Entre le 6 et le 8 janvier, l’OTAN a identifié au moins 50 navires suspects de la « flotte de l’ombre » à proximité des côtes britanniques, mais seul le Marinera a été intercepté. Cette sélectivité renforce l’hypothèse que le Marinera transportait une cargaison plus stratégique que du simple pétrole sanctionné. Des analystes suggèrent qu’il pourrait s’agir de marchandises de grande valeur, telles que des drones FPV, des équipements sensibles pour des missions spéciales ou des systèmes de renseignement, de surveillance et de reconnaissance, trop lourds ou critiques pour être transportés par voie aérienne. La présence d’un sous-marin russe dans la zone et les protestations diplomatiques de Moscou suggèrent un « transfert protégé » plutôt qu’une simple opération de contrebande.
Certains observateurs estiment que les États-Unis, sous la présidence de Donald Trump et avec le soutien du Royaume-Uni, adoptent une stratégie plus agressive pour priver la Russie de ses revenus pétroliers, qui financent en partie la guerre en Ukraine. Ce changement de cap marquerait la fin d’un régime de sanctions poreuses et symboliques au profit d’une « constriction » de l’écosystème de la flotte de l’ombre russe. En ciblant les assurances, les pavillons, les ports et le financement, Washington et Londres espèrent réduire considérablement les revenus pétroliers de Moscou et affaiblir l’axe Iran-Venezuela-Russie, l’Europe étant susceptible d’en subir les conséquences.
Cette approche plus musclée, qui crée des précédents en matière de saisies internationales, pourrait exercer une pression accrue sur la Chine, un acheteur majeur de pétrole russe, iranien et vénézuélien.
Points essentiels :
- Les forces spéciales américaines ont capturé un pétrolier russe en pleine Atlantique Nord, dans une opération qui témoigne d’une escalade des tensions géopolitiques.
- La saisie intervient alors que Washington durcit sa politique contre les flux pétroliers contournant les sanctions internationales.

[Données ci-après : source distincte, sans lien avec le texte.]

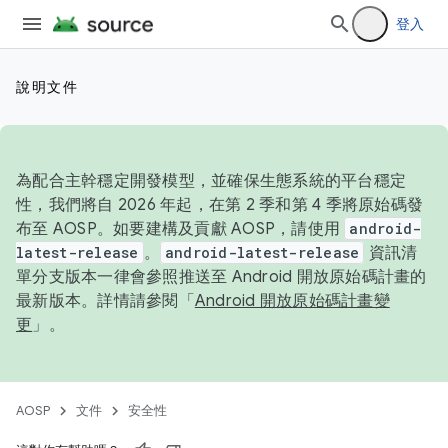
登入
說明文件
為配合主幹穩定開發模型，並確保生態系統的平台穩定
性，我們將自 2026 年起，在第 2 季和第 4 季將原始碼發
布至 AOSP。如要建構及貢獻 AOSP，請使用
android-
latest-release
。
android-latest-release
資訊清
單分支版本一律會參照推送至 Android 開放原始碼計畫的
最新版本。詳情請參閱「
Android 開放原始碼計畫變
更
」。
AOSP
文件
安全性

- De nombreux autres pétroliers, constituant la « flotte de l’ombre », continuent de naviguer sans être inquiétés, soulevant des questions sur la sélectivité de l’intervention américaine.
Contexte :
Depuis plusieurs mois, les États-Unis et leurs alliés cherchent à limiter les revenus pétroliers de la Russie afin de réduire sa capacité à financer la guerre en Ukraine. Des sanctions ont été imposées, mais de nombreux acteurs parviennent à les contourner en utilisant des navires et des réseaux complexes.
Ce qui change :
L’opération du 7 janvier 2026 marque un tournant dans la stratégie américaine, qui passe d’une approche axée sur les sanctions à une intervention plus directe et musclée. Cela pourrait entraîner une escalade des tensions avec la Russie et d’autres pays impliqués dans le contournement des sanctions.
Prochaines étapes :
Il faudra surveiller de près la réaction de la Russie et des autres acteurs concernés. Les prochaines semaines pourraient être cruciales pour déterminer si cette opération marque le début d’une nouvelle phase dans la lutte contre le contournement des sanctions.
Chiffres clés :
- 1,8 million de barils : Volume de pétrole brut vénézuélien saisi à bord du M/T Sophia.
- 50 : Nombre de navires suspects de la « flotte de l’ombre » repérés par l’OTAN à proximité des côtes britanniques entre le 6 et le 8 janvier.
- 2024 : Année où le Tavien a été placé sur liste noire américaine pour avoir contourné les sanctions.